## TASK INSTRUCTIONS
Please filter the data below down to the lines holding the string "Blackbell".

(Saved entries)
^^^^

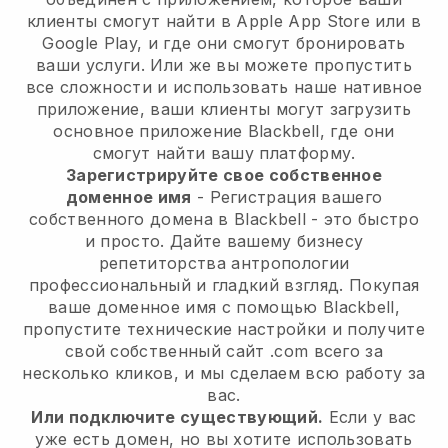
клиенты смогут найти в Apple App Store или в
Google Play, и где они смогут бронировать
ваши услуги. Или же вы можете пропустить
все сложности и использовать наше нативное
приложение, ваши клиенты могут загрузить
основное приложение Blackbell, где они
смогут найти вашу платформу.
Зарегистрируйте свое собственное
доменное имя
- Регистрация вашего
собственного домена в Blackbell - это быстро
и просто. Дайте вашему бизнесу
репетиторства антропологии
профессиональный и гладкий взгляд. Покупая
ваше доменное имя с помощью Blackbell,
пропустите технические настройки и получите
свой собственный сайт .com всего за
несколько кликов, и мы сделаем всю работу за
вас.
Или подключите существующий.
Если у вас
уже есть домен, но вы хотите использовать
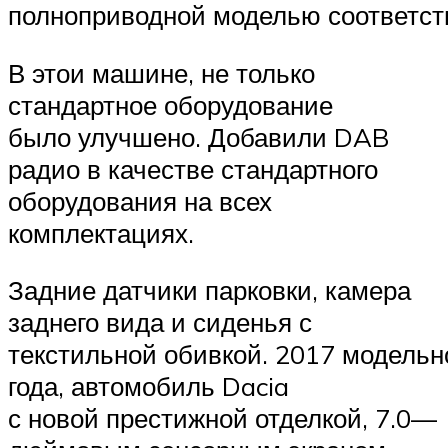
полноприводной моделью соответст
В этои машине, не только
стандартное оборудование
было улучшено. Добавили DAB
радио в качестве стандартного
оборудования на всех
комплектациях.
Задние датчики парковки, камера
заднего вида и сиденья с
текстильной обивкой. 2017 модельн
года, автомобиль Dacia
с новой престижной отделкой, 7.0—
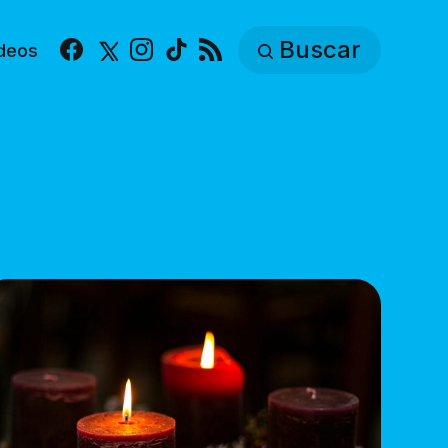
Buscar
deos
Facebook
X
Instagram
TikTok
RSS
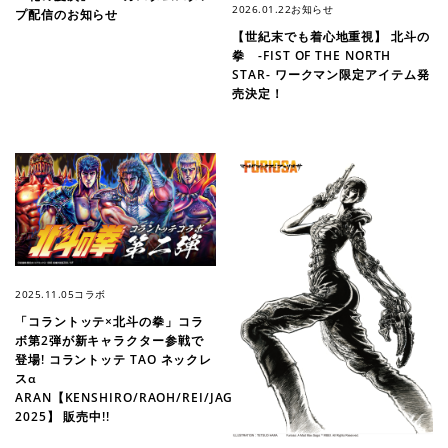
2026.01.22
お知らせ
プ配信のお知らせ
【世紀末でも着心地重視】 北斗の
拳 -FIST OF THE NORTH
STAR- ワークマン限定アイテム発
売決定！
2025.11.05
コラボ
「コラントッテ×北斗の拳」コラ
ボ第2弾が新キャラクター参戦で
登場! コラントッテ TAO ネックレ
スα
ARAN【KENSHIRO/RAOH/REI/JAGI
2025】 販売中!!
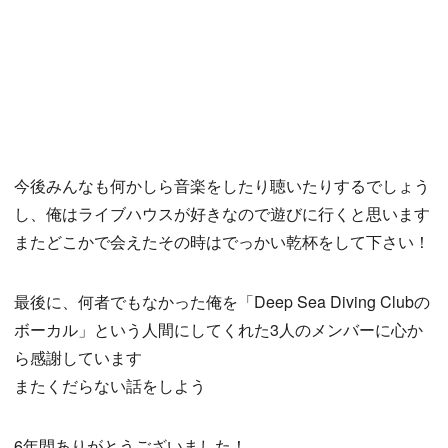
今後みんなも何かしら音楽をしたり聴いたりするでしょう
し、俺はライブハウスが好きなので遊びに行くと思います
またどこかで会えたその時はでっかい乾杯をして下さい！
最後に、何者でもなかった俺を「Deep Sea Diving Clubの
ボーカル」という人間にしてくれた3人のメンバーに心か
ら感謝しています
またくだらない話をしよう
6年間ありがとうございました！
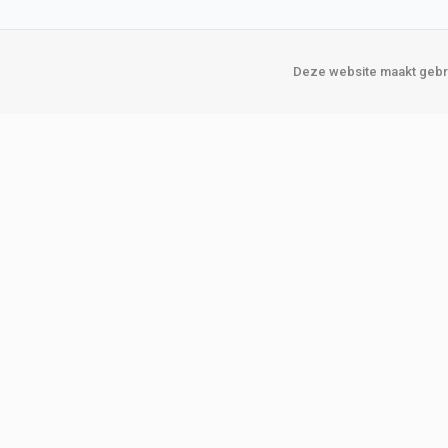
Deze website maakt gebru
Over Verploegen
Onze vestigin
Wie zijn wij
Amsterda
Onze merken
Binckhorst
Loosduins
Klant worden
Rotterdam
Word zakelijke klant
Zoetermeer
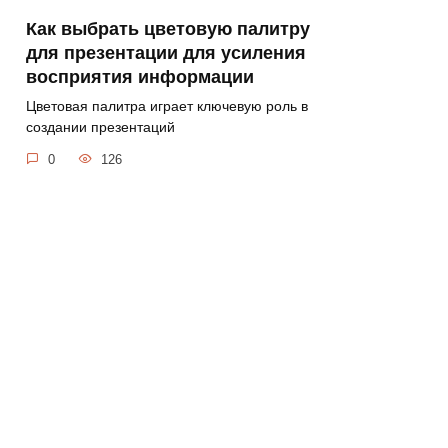
Как выбрать цветовую палитру
для презентации для усиления
восприятия информации
Цветовая палитра играет ключевую роль в
создании презентаций
0
126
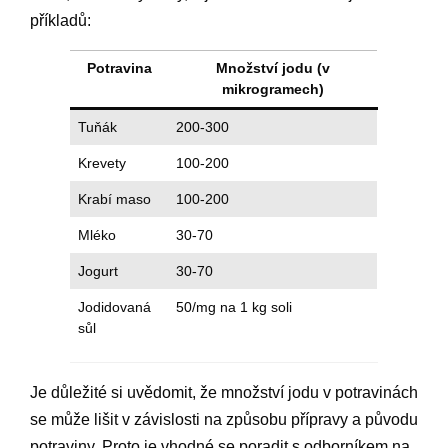
příkladů:
Potravina
Množství jodu (v
mikrogramech)
Tuňák
200-300
Krevety
100-200
Krabí maso
100-200
Mléko
30-70
Jogurt
30-70
Jodidovaná
50/mg na 1 kg soli
sůl
Je důležité si uvědomit, že množství jodu v potravinách
se může lišit v závislosti na způsobu přípravy a původu
potraviny. Proto je vhodné se poradit s odborníkem na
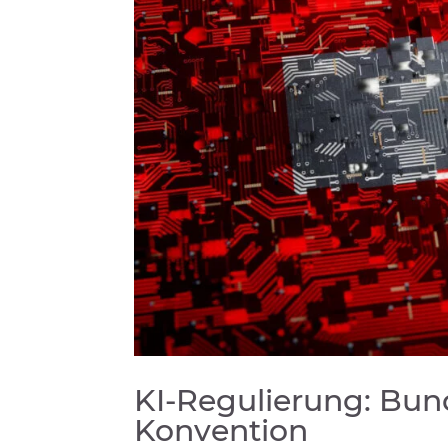
KI-Regulierung: Bund
Konvention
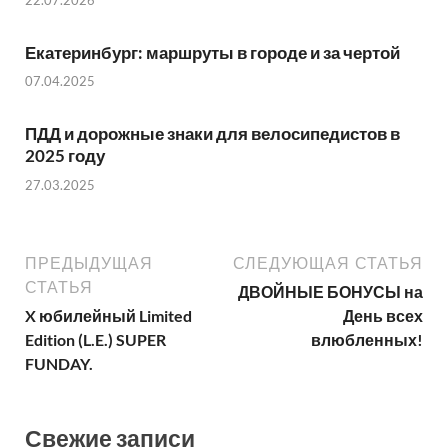
Екатеринбург: маршруты в городе и за чертой
07.04.2025
ПДД и дорожные знаки для велосипедистов в
2025 году
27.03.2025
ПРЕДЫДУЩАЯ
СЛЕДУЮЩАЯ СТАТЬЯ
СТАТЬЯ
ДВОЙНЫЕ БОНУСЫ на
X юбилейный Limited
День всех
Edition (L.E.) SUPER
влюбленных!
FUNDAY.
Свежие записи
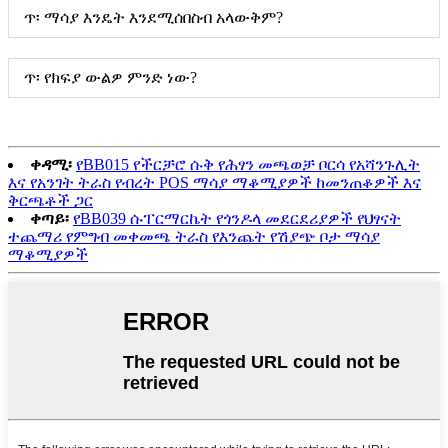
ጥ፡ ማሳያ እንዴት እንደሚሰበስብ አላውቅም?
ጥ፡ የክፍያ ውልዎ ምንድ ነው?
ቀዳሚ፡
የBB015 የችርቻሮ ሱቅ የሕፃን መጫወቻ ቦርሳ የአሻንጉሊት
እና የአንገት ትራስ የብረት POS ማሳያ ማቆሚያዎች ከመንጠቆዎች እና
ቅርጫቶች ጋር
ቀጣይ፡
የBB039 ሱፐርማርኬት የጎንዶላ መደርደሪያዎች የህፃናት
ተጨማሪ የምግብ መቀመጫ ትራስ የእንጨት የሽያጭ ቦታ ማሳያ
ማቆሚያዎች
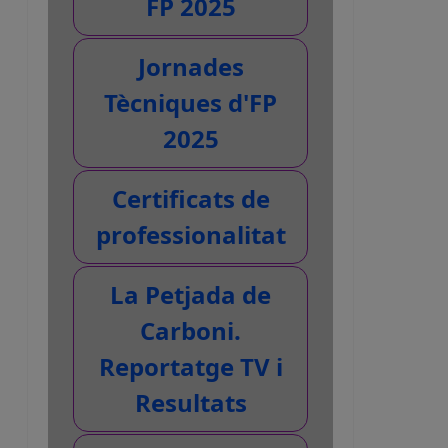
FP 2025
Jornades
Tècniques d'FP
2025
Certificats de
professionalitat
La Petjada de
Carboni.
Reportatge TV i
Resultats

^^^^

## ANSWER BELOW
основное приложение Blackbell, где они
собственного домена в Blackbell - это быстро
ваше доменное имя с помощью Blackbell,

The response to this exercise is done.